The agreement came on the second day of talks between the ministers of the Group of Eight industrialized nations and emerging nations such as Brazil and China in Tokyo.
"We are facing some big problems," Japan's Foreign Minister Masahiko Komura said. "We are agreed that the G-8 countries must seriously face these problems and take action."
Harder economic times in the G-8 nations Britain, Italy, Canada, the United States, France, Russia, Germany and Japan have made it harder for them to meet assistance goals.
Officials from the emerging donor nations of Brazil, China, India, Indonesia, Malaysia, Mexico, South Korea and South Africa also attended the meeting.

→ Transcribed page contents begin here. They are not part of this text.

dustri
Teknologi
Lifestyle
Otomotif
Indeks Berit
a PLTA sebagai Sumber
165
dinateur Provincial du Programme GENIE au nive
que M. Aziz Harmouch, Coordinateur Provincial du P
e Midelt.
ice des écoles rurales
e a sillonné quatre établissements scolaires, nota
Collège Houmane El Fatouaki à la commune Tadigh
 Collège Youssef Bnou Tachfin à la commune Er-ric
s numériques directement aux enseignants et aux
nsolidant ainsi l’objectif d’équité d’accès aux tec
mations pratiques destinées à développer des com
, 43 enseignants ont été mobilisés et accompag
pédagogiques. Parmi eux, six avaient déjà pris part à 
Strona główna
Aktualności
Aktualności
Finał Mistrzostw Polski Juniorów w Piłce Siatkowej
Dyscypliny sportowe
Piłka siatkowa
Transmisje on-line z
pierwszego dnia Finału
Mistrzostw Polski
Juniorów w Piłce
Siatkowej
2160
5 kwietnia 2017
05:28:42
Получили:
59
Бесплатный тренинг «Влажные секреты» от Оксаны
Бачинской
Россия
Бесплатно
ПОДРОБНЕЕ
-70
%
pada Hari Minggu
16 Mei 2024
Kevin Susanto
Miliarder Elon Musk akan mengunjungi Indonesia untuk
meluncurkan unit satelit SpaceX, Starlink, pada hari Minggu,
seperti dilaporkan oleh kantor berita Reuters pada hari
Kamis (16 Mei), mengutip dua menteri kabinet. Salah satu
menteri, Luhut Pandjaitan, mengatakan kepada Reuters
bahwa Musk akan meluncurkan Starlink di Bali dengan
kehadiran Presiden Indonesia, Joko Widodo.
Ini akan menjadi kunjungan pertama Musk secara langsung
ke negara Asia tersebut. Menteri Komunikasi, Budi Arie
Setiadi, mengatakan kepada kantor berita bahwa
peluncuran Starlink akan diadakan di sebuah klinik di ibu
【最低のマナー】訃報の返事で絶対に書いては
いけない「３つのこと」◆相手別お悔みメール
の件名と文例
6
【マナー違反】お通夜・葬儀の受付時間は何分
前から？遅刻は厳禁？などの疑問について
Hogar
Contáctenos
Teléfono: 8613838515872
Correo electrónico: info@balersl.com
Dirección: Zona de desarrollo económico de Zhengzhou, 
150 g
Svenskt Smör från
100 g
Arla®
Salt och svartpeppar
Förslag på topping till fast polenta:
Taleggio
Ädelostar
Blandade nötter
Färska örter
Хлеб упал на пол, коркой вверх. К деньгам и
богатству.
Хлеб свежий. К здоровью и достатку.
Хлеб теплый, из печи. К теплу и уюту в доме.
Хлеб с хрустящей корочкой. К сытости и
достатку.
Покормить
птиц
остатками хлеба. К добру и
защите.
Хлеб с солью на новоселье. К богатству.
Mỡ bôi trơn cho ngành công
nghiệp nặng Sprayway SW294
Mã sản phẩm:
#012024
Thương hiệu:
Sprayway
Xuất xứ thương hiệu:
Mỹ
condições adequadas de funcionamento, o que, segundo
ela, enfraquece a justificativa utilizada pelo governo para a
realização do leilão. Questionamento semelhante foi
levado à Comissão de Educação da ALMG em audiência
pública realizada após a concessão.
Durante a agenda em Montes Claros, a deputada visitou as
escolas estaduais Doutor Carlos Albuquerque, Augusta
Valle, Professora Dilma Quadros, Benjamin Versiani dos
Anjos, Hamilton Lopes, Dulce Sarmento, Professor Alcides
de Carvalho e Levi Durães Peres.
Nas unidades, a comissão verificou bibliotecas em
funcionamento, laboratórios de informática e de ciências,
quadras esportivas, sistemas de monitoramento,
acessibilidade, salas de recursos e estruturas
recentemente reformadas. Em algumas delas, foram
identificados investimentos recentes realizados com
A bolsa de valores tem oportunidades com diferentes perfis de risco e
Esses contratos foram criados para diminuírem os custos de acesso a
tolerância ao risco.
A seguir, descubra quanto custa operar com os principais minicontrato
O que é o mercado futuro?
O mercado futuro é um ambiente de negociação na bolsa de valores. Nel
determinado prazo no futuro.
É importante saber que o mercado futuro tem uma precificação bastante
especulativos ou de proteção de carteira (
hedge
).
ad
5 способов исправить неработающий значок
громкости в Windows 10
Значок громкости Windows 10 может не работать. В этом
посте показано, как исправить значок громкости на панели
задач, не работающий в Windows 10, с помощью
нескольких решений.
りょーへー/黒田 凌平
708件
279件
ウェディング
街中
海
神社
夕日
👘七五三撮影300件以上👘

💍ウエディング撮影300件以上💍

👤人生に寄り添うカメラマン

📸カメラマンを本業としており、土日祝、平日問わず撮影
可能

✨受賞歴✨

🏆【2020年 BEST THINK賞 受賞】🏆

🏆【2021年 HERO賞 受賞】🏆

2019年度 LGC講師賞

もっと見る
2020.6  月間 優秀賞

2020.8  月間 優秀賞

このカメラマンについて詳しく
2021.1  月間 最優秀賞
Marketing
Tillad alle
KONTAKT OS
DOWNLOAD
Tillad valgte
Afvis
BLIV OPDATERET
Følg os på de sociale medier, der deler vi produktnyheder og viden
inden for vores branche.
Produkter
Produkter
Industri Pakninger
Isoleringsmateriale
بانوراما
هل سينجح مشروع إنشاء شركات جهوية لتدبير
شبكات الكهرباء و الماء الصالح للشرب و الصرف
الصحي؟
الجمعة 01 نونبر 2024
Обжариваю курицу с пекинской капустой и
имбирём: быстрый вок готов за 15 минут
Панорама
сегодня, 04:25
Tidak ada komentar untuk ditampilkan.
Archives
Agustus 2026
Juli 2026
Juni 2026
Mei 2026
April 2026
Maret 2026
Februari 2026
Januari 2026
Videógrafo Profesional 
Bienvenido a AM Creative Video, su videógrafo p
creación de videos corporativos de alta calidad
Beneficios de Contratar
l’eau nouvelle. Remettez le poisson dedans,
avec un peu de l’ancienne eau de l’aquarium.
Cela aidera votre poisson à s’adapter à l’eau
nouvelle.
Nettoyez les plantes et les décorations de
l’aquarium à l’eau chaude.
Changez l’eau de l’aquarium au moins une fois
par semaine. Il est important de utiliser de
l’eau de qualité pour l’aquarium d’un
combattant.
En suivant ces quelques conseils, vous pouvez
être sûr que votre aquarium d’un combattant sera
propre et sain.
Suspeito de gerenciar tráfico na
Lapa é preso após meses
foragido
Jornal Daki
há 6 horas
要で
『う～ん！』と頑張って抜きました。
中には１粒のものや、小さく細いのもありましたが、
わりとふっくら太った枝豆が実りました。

Komura said the ministers reaffirmed the need for G-8 countries to strengthen aid to needy areas, while at the same time striving to improve their own economies.
He said the ministers also discussed the growing threats of climate change and rising food prices.
"We confirmed the importance of economic growth in developing countries," he said.
The Tokyo talks opened one day after the Organization for Economic Cooperation and Development said aid from major donor countries slumped last year.
The Paris-based think tank said the United States and other wealthy nations were backtracking on pledges and falling behind ambitious targets set in 2005 to help the world's neediest.
"We need to first stop the decline and then reverse the trend," Komura said of Japan's shrinking aid.
Japan will host this year's G-8 summit in July.